→ **AIM OF THE EXERCISE**
Copy every line of text in the material below word for word, and leave the pictures out of your answer.

→ **RECORDS FOR THIS EXERCISE**

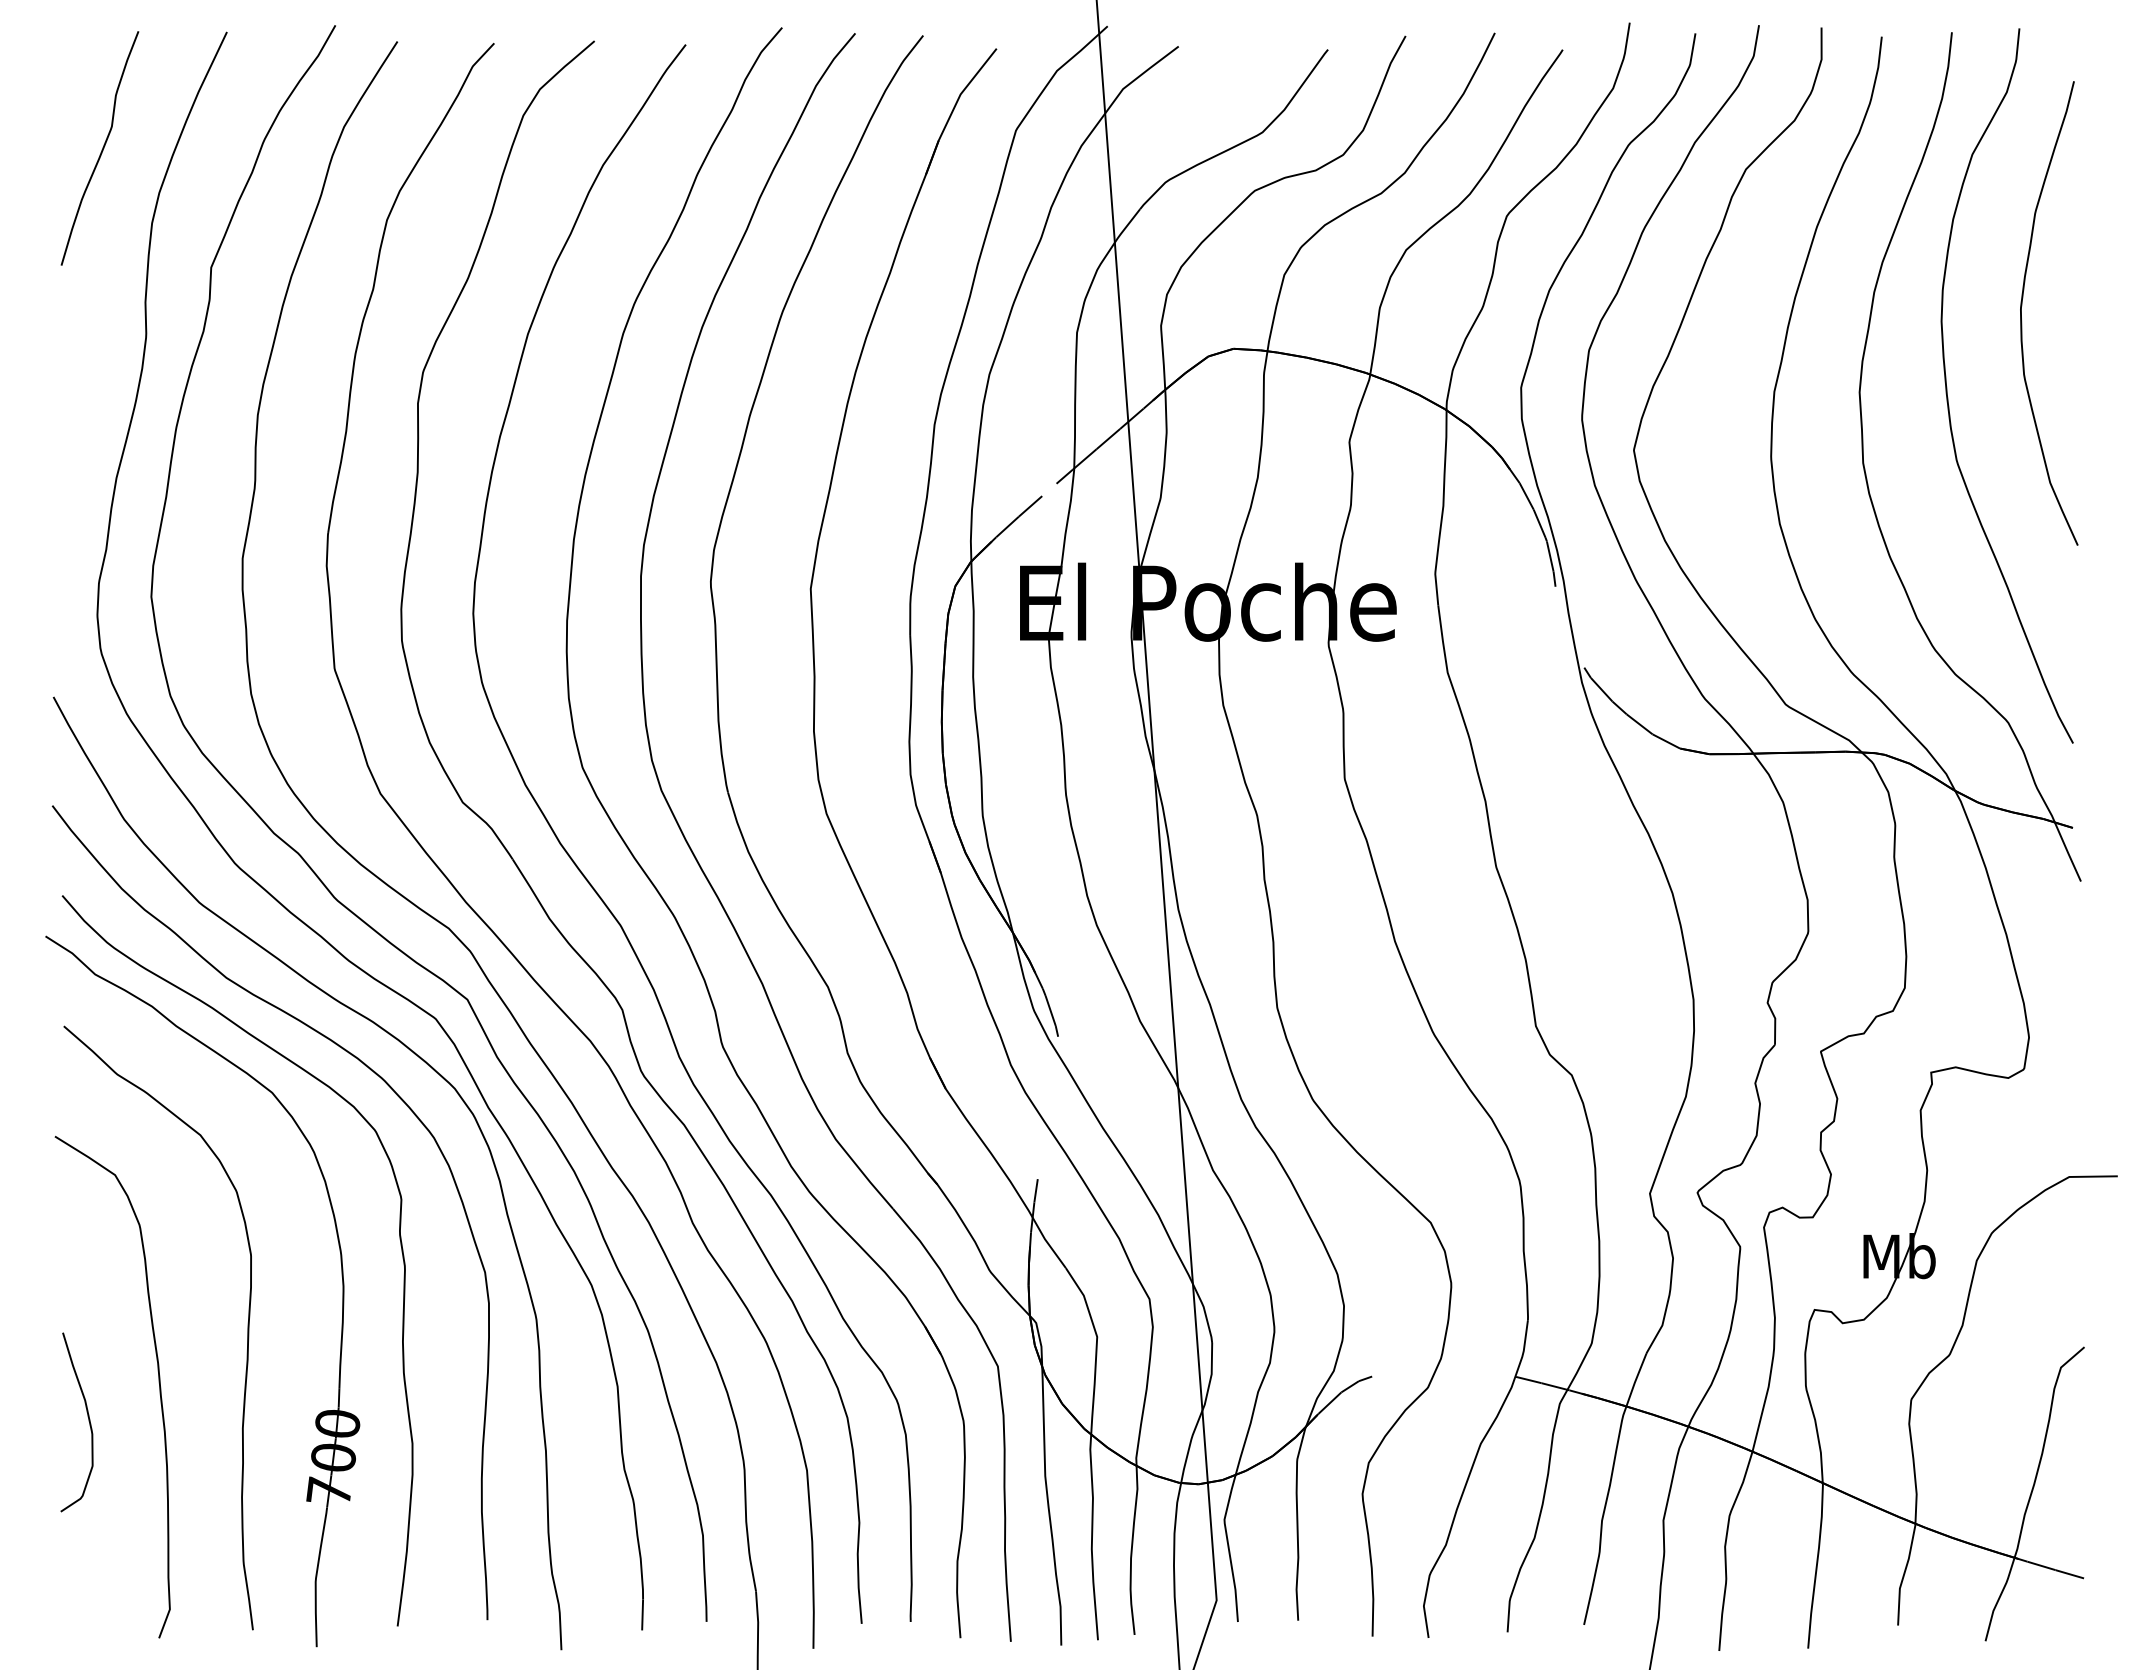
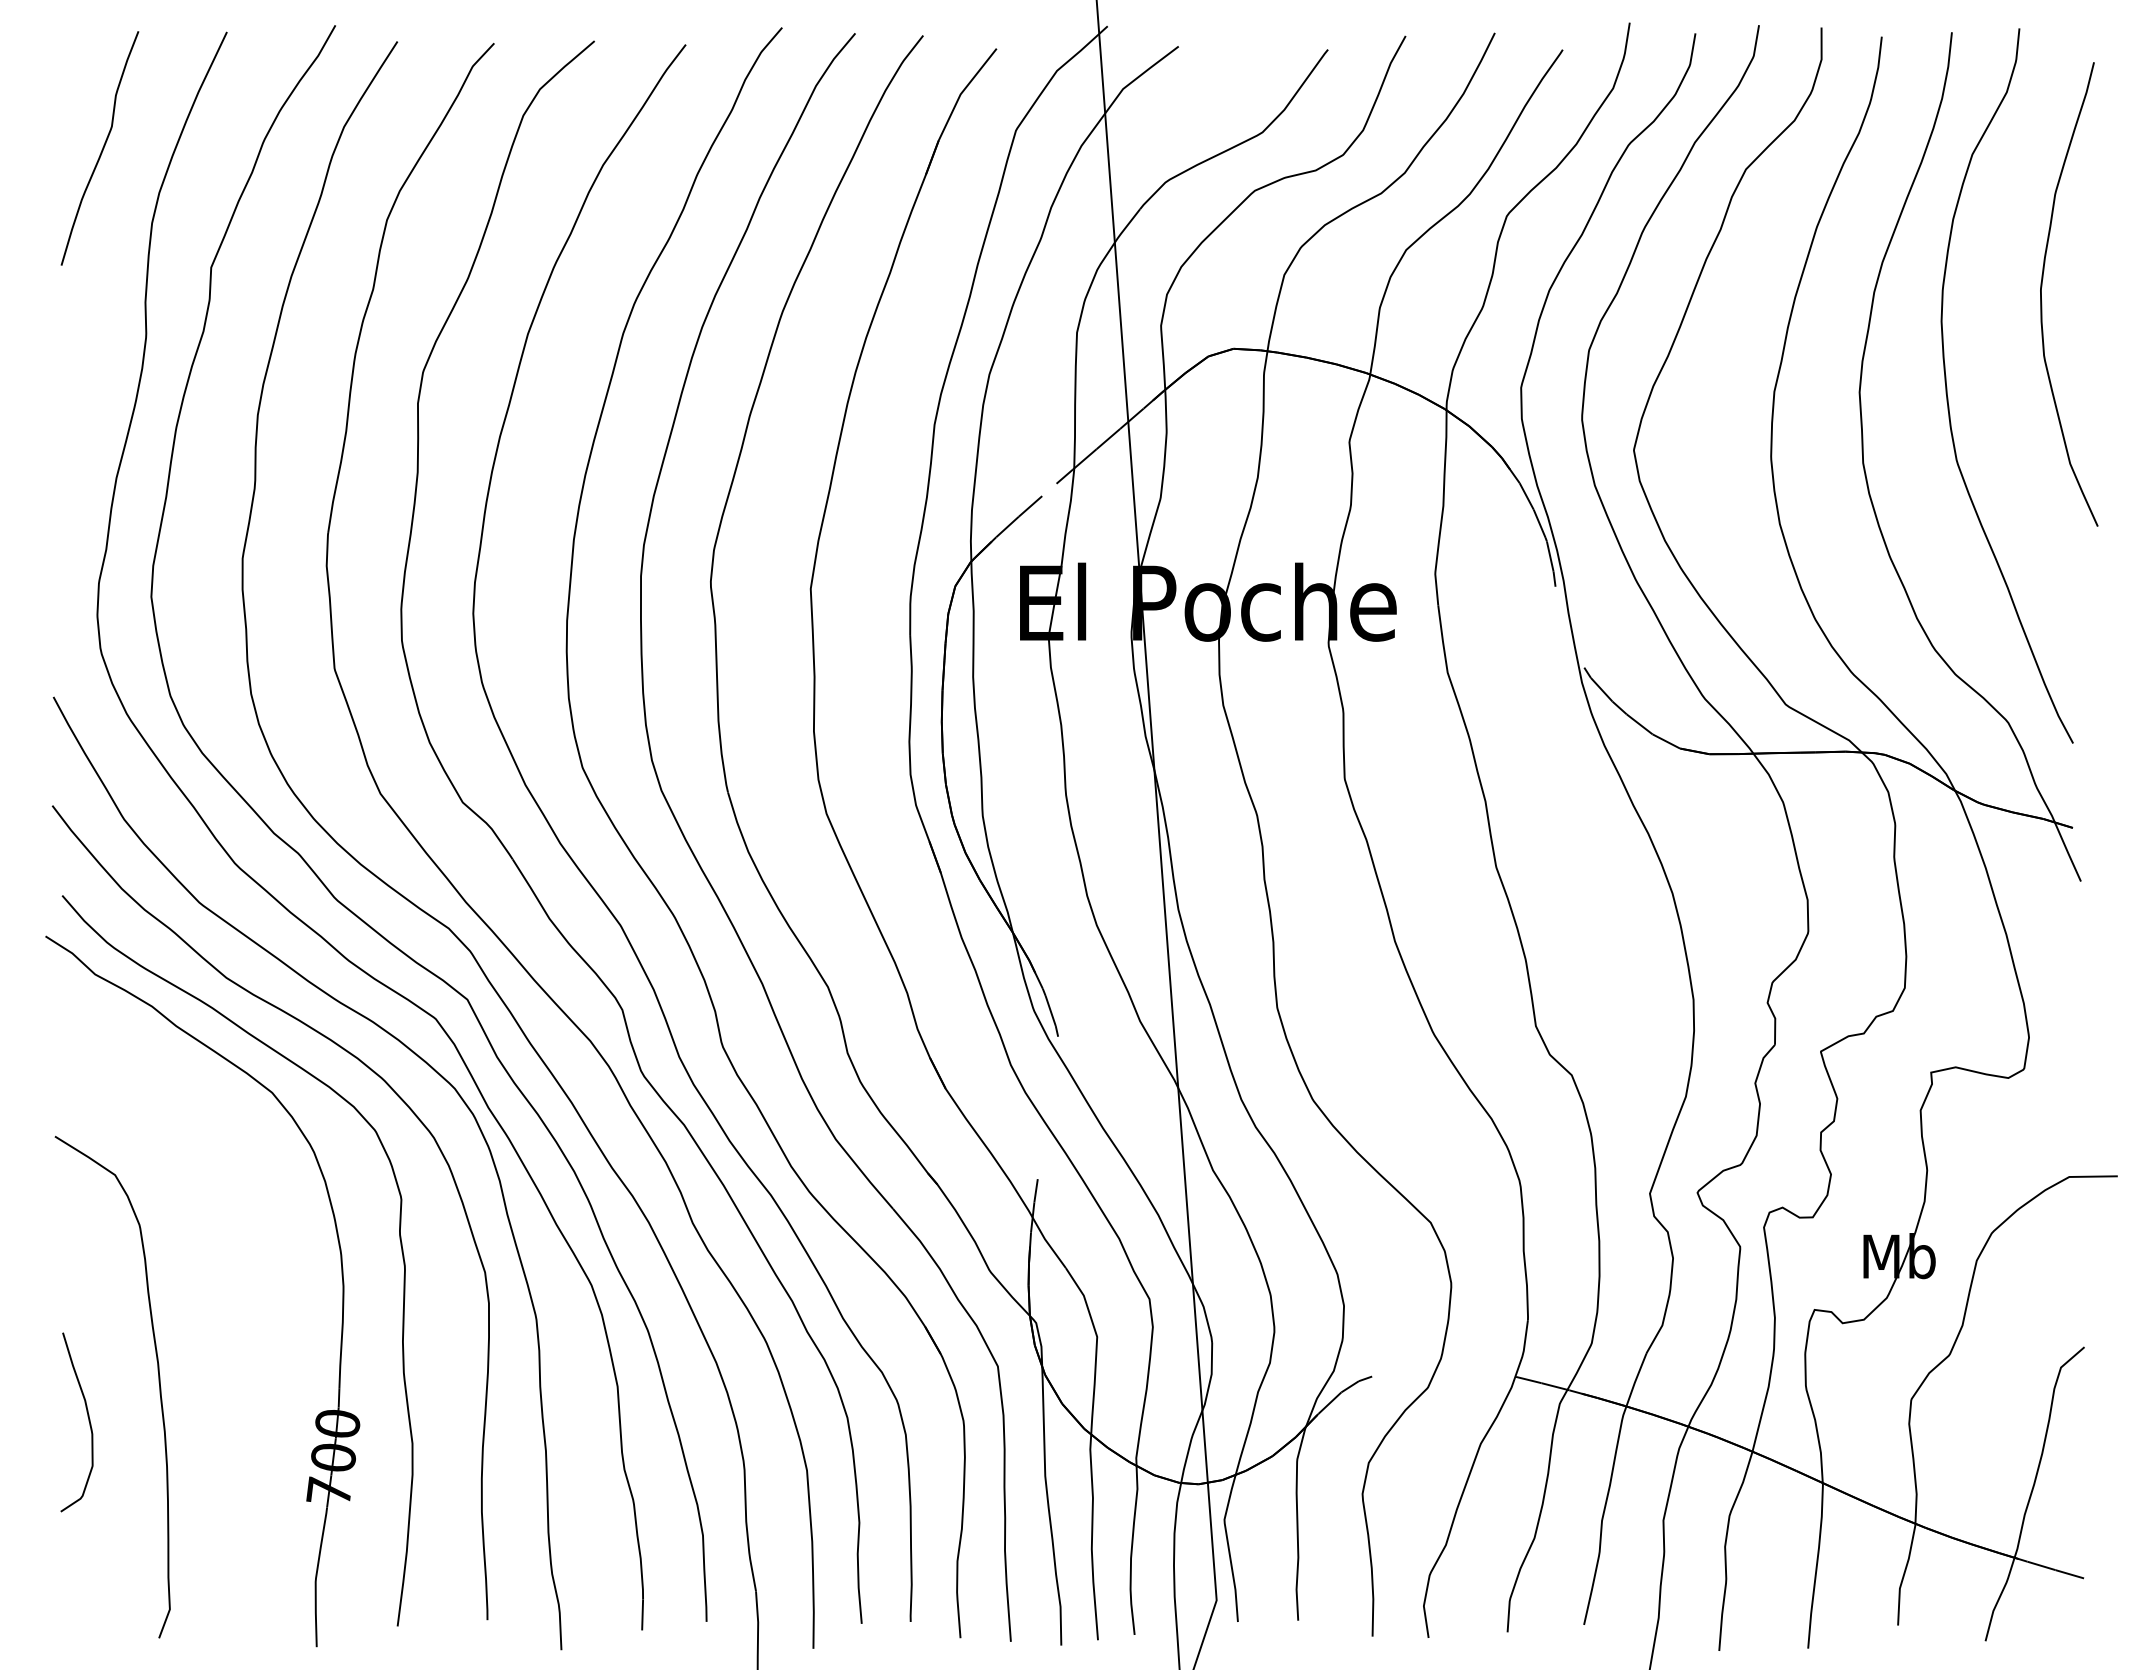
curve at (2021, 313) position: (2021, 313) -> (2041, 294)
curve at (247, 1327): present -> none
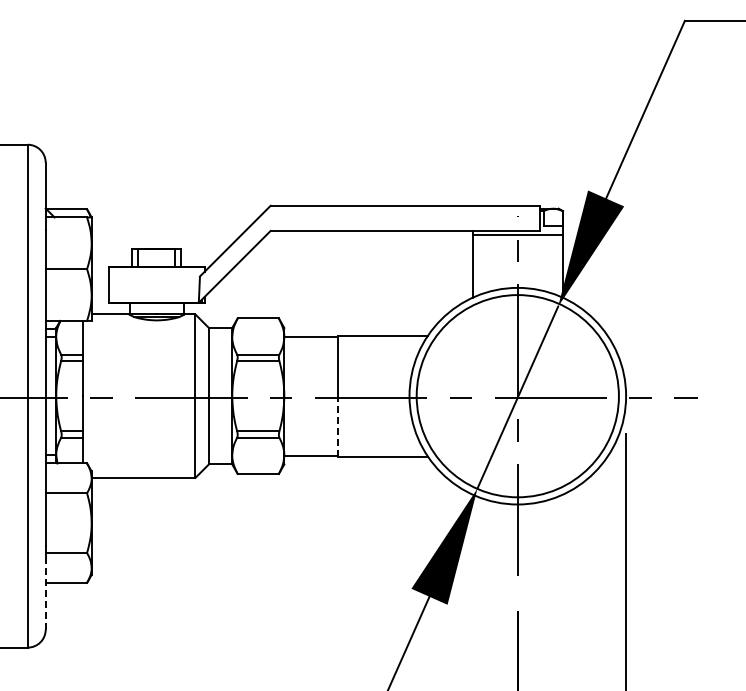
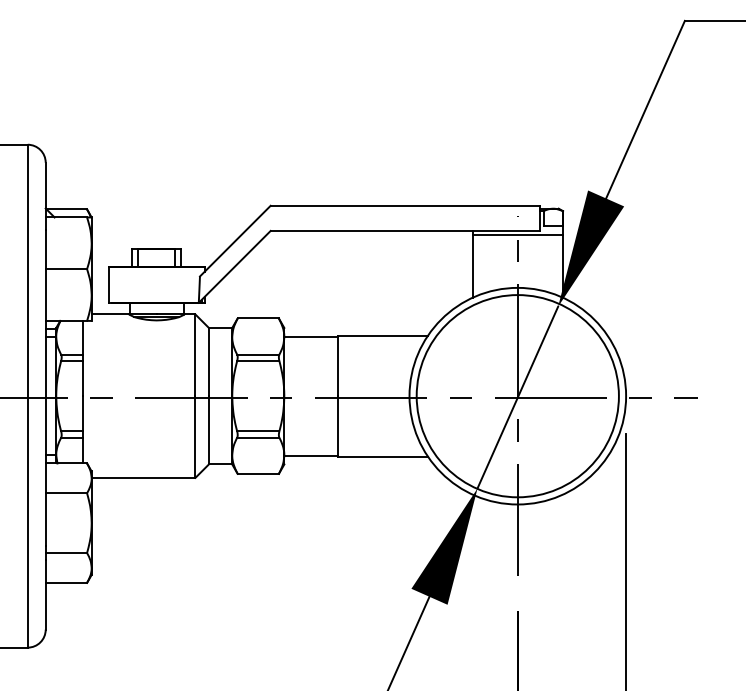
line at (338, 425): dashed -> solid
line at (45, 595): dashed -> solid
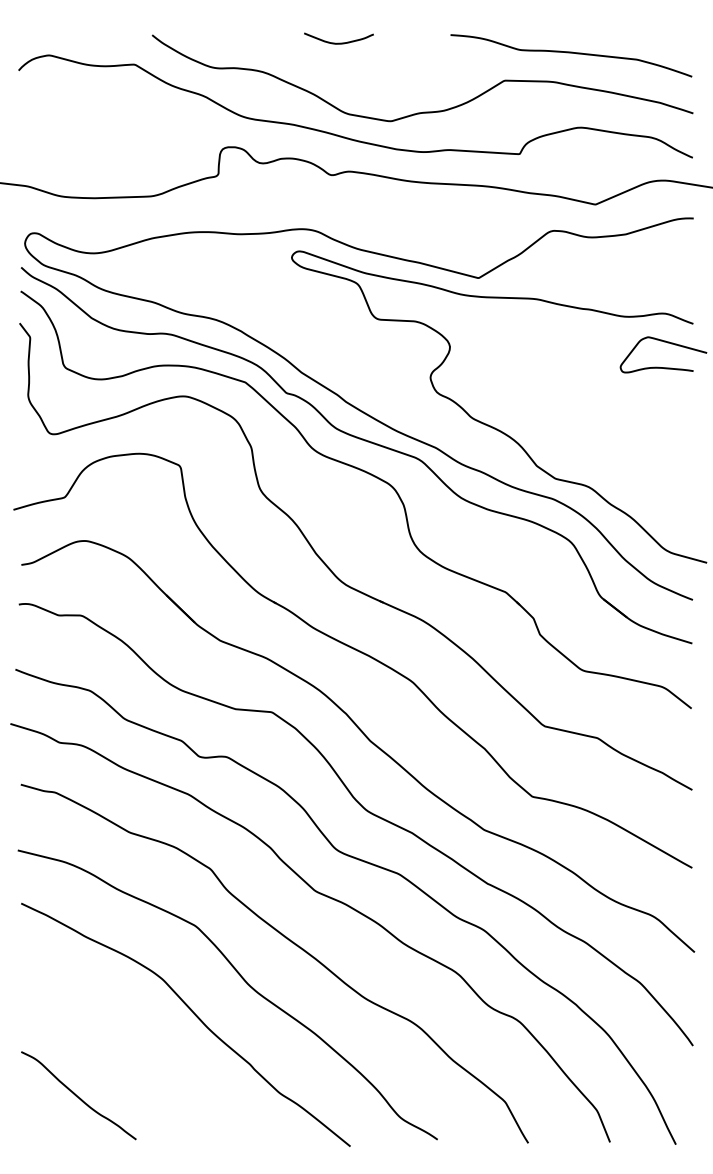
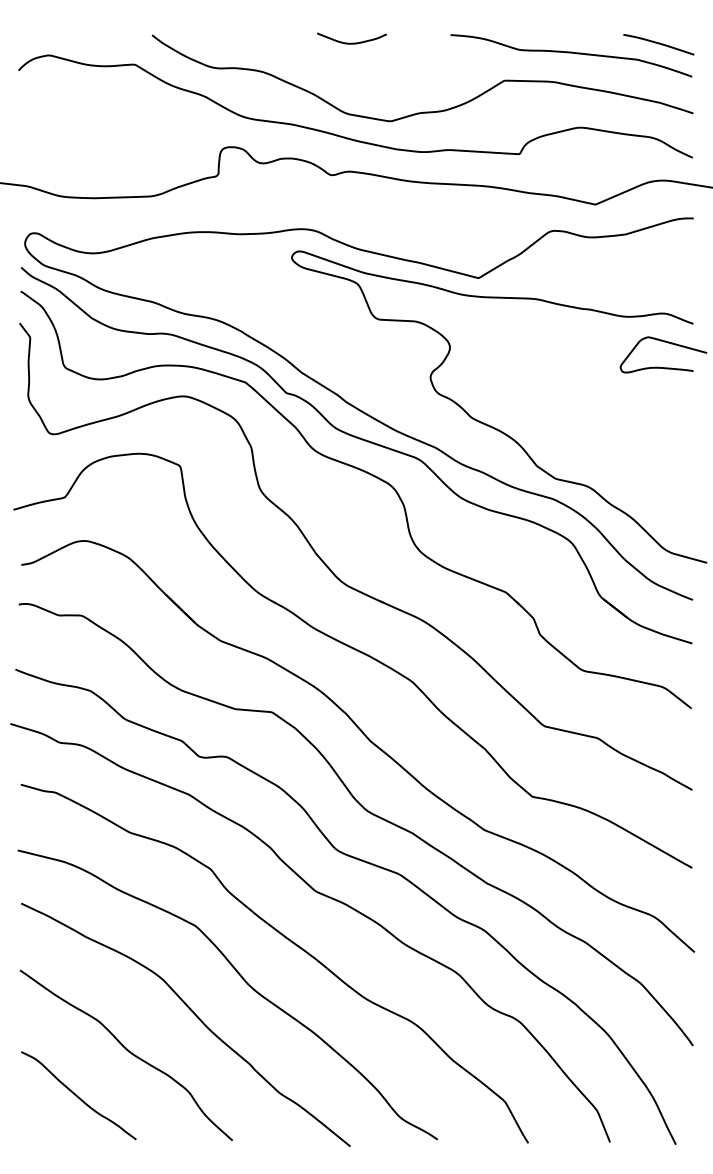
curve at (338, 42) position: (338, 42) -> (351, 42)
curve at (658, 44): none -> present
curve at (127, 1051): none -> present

→ **SOLUTION BELOW**
curve at (2021, 313) position: (2021, 313) -> (2041, 294)
curve at (247, 1327): present -> none
line at (338, 425): dashed -> solid
line at (45, 595): dashed -> solid
curve at (338, 42) position: (338, 42) -> (351, 42)
curve at (658, 44): none -> present
curve at (127, 1051): none -> present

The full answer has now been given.